(Beginning of Material supplied)

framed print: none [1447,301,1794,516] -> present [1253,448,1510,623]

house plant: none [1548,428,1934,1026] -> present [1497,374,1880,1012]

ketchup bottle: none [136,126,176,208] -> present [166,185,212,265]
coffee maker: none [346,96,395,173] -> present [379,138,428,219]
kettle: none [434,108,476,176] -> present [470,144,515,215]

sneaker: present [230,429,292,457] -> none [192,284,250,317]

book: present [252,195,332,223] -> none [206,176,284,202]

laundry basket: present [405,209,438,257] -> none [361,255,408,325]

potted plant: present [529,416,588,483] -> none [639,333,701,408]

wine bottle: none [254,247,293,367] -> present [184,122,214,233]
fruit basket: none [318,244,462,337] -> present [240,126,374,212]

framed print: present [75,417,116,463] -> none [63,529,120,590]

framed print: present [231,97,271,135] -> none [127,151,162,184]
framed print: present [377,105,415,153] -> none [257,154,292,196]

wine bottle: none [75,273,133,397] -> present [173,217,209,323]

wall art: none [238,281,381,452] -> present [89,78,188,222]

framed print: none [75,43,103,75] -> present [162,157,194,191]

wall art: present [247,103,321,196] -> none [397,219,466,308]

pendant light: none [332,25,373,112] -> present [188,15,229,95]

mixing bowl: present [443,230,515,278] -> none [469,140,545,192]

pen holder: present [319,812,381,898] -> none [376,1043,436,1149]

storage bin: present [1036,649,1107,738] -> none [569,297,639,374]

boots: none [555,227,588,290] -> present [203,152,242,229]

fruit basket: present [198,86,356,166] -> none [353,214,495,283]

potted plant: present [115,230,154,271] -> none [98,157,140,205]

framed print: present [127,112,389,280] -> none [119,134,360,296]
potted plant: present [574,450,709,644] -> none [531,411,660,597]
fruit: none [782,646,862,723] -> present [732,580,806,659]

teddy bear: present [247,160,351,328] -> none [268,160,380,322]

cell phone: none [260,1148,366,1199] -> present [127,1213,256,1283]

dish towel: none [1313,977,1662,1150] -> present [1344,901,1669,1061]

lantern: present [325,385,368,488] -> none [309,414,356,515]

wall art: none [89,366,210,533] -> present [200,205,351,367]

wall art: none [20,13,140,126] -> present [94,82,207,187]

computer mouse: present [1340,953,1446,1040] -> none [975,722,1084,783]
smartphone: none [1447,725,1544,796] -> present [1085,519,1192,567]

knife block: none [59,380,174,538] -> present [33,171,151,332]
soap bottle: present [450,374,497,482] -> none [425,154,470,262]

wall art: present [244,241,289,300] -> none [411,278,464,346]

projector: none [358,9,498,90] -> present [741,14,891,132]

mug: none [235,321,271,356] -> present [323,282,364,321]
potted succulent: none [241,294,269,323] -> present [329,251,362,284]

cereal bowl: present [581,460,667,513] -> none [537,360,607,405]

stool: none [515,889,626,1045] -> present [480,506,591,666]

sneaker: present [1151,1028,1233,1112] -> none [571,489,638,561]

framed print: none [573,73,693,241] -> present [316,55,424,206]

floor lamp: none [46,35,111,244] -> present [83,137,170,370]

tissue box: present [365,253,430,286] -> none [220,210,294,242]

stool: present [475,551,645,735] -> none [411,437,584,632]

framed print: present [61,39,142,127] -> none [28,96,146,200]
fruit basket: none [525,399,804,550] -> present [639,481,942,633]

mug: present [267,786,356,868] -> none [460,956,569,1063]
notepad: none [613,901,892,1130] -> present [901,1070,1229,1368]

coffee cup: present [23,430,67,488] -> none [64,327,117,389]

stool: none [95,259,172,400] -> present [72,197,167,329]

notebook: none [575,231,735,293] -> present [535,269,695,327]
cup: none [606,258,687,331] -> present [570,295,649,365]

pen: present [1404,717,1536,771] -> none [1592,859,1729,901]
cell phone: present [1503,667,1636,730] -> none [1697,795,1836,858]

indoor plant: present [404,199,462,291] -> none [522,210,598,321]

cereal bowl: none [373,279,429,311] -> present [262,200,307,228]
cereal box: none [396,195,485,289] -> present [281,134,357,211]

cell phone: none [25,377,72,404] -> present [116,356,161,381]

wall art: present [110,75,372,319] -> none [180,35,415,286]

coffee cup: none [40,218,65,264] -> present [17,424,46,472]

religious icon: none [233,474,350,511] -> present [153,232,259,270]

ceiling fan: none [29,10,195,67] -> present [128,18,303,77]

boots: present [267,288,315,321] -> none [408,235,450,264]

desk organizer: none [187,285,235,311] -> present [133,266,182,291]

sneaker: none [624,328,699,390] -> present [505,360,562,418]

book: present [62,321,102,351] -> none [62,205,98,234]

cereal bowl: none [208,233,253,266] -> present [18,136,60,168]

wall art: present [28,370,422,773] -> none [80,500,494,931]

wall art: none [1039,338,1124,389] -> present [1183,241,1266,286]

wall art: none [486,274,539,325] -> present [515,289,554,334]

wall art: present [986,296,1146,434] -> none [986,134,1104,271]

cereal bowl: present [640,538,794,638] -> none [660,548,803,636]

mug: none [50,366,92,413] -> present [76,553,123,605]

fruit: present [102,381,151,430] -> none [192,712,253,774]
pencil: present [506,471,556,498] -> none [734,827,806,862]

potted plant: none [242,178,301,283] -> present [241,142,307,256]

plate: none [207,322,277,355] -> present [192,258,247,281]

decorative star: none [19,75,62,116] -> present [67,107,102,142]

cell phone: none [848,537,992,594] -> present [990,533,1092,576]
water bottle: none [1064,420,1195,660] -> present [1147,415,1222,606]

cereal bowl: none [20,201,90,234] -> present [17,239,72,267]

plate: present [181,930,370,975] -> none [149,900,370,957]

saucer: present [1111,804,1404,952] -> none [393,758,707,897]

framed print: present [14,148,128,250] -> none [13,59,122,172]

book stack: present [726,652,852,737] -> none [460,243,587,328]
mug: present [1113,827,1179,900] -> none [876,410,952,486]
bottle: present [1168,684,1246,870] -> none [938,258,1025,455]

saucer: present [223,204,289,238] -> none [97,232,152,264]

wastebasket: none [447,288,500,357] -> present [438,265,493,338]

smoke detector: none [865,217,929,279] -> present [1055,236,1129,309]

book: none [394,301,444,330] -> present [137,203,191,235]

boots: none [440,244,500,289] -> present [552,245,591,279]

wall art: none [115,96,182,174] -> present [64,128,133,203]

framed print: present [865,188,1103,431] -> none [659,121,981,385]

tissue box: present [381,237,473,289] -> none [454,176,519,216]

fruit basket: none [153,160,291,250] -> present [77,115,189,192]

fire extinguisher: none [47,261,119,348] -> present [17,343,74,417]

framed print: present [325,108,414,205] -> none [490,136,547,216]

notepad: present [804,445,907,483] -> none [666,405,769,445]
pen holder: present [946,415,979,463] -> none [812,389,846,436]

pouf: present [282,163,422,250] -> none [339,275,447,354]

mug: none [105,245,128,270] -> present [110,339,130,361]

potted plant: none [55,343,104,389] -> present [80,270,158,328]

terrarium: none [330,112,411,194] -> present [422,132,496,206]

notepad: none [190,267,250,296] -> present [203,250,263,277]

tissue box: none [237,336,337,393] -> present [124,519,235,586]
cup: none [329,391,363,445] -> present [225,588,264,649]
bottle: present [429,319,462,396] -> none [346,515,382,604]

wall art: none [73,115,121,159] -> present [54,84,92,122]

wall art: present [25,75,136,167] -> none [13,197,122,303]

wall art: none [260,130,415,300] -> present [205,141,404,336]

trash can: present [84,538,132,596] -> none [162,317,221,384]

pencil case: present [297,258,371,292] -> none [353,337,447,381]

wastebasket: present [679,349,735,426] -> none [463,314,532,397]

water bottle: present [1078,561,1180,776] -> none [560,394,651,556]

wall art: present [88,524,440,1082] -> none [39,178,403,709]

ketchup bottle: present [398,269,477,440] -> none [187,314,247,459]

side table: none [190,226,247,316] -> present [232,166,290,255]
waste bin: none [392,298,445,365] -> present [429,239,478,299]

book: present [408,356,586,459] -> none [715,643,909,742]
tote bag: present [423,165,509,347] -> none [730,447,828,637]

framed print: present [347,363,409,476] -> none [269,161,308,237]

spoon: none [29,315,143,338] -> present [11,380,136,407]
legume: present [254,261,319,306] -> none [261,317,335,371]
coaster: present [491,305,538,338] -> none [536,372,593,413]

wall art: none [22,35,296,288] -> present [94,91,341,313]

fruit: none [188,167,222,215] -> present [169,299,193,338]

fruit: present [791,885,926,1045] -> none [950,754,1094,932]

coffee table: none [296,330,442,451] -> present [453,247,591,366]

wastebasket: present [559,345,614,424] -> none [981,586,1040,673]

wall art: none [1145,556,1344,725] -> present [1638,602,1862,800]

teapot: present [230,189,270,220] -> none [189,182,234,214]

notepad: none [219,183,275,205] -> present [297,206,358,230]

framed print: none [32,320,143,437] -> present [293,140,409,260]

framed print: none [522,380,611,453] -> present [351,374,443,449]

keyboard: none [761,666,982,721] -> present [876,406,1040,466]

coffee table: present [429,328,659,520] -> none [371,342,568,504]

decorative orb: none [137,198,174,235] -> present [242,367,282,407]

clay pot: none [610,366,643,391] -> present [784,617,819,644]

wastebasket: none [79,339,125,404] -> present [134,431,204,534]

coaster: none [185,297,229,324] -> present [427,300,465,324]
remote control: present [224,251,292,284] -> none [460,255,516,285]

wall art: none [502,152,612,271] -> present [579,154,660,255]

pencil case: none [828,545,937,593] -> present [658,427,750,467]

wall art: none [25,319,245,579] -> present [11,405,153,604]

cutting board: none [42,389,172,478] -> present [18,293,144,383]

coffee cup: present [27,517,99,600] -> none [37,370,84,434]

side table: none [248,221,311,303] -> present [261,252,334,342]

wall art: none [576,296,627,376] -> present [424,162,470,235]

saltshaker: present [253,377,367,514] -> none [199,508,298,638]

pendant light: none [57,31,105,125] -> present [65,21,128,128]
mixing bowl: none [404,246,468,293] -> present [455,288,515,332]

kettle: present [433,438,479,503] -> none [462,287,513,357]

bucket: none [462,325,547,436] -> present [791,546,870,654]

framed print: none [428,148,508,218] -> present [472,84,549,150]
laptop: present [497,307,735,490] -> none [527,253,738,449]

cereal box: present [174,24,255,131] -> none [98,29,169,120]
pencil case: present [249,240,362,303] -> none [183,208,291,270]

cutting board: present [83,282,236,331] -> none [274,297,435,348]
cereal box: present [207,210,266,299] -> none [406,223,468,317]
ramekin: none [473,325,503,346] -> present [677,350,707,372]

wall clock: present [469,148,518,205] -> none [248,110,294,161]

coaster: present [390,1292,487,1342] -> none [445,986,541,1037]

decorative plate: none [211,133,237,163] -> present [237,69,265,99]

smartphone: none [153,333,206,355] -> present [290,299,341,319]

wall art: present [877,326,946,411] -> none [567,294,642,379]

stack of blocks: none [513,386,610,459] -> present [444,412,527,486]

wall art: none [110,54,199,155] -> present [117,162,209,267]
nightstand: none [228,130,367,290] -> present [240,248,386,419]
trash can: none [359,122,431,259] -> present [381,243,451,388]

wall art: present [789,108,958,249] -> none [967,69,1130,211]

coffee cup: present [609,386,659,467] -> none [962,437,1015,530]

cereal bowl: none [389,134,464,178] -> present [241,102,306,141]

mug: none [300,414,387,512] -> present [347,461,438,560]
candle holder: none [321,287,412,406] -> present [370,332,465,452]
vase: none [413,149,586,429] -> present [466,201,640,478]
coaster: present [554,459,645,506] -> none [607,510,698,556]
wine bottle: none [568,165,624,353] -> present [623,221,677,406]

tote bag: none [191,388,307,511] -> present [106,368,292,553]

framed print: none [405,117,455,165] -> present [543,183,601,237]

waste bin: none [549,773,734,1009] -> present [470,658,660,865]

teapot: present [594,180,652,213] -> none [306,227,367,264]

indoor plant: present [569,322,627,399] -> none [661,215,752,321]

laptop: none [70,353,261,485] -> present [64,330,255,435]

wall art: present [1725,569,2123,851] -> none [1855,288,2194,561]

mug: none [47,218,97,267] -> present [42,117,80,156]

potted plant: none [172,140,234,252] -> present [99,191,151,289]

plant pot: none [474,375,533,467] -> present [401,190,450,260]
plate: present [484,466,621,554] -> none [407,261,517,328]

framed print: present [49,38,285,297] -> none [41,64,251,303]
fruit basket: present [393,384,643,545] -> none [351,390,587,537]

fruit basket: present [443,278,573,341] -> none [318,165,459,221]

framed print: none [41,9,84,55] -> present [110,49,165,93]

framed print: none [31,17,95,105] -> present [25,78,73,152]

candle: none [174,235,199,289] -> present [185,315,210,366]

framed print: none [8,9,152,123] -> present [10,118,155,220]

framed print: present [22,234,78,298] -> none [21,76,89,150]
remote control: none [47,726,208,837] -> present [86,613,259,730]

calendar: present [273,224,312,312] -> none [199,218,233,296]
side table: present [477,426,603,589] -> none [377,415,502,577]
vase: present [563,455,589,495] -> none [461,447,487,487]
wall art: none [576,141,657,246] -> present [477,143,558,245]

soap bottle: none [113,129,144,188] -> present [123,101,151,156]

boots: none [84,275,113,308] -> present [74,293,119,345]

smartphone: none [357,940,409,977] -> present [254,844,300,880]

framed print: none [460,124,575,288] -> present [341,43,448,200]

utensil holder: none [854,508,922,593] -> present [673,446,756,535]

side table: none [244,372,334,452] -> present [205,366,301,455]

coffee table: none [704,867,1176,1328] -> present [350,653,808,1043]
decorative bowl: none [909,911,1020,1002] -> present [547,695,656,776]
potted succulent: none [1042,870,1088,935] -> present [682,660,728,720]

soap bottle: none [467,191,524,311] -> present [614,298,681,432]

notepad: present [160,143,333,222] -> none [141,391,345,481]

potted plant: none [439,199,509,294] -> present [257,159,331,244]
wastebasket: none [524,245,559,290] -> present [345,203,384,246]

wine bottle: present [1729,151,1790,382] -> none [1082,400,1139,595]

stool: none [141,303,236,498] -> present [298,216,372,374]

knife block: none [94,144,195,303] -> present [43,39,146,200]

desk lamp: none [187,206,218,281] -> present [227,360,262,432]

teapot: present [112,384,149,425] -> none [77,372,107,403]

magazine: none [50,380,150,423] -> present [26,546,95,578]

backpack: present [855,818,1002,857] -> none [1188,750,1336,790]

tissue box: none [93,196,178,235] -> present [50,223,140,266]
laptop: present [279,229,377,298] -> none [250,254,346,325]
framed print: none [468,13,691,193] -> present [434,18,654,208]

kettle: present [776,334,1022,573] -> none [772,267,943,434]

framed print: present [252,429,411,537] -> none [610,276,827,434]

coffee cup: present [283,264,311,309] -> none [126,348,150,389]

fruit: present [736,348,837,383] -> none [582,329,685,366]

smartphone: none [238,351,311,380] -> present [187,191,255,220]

(End of Material supplied)

→ Exercise
From the opening line of the data above through the line that contains "book: present [252,195,332,223]", please print each line as it stands and only those lines.

→ Result for this exercise
framed print: none [1447,301,1794,516] -> present [1253,448,1510,623]

house plant: none [1548,428,1934,1026] -> present [1497,374,1880,1012]

ketchup bottle: none [136,126,176,208] -> present [166,185,212,265]
coffee maker: none [346,96,395,173] -> present [379,138,428,219]
kettle: none [434,108,476,176] -> present [470,144,515,215]

sneaker: present [230,429,292,457] -> none [192,284,250,317]

book: present [252,195,332,223] -> none [206,176,284,202]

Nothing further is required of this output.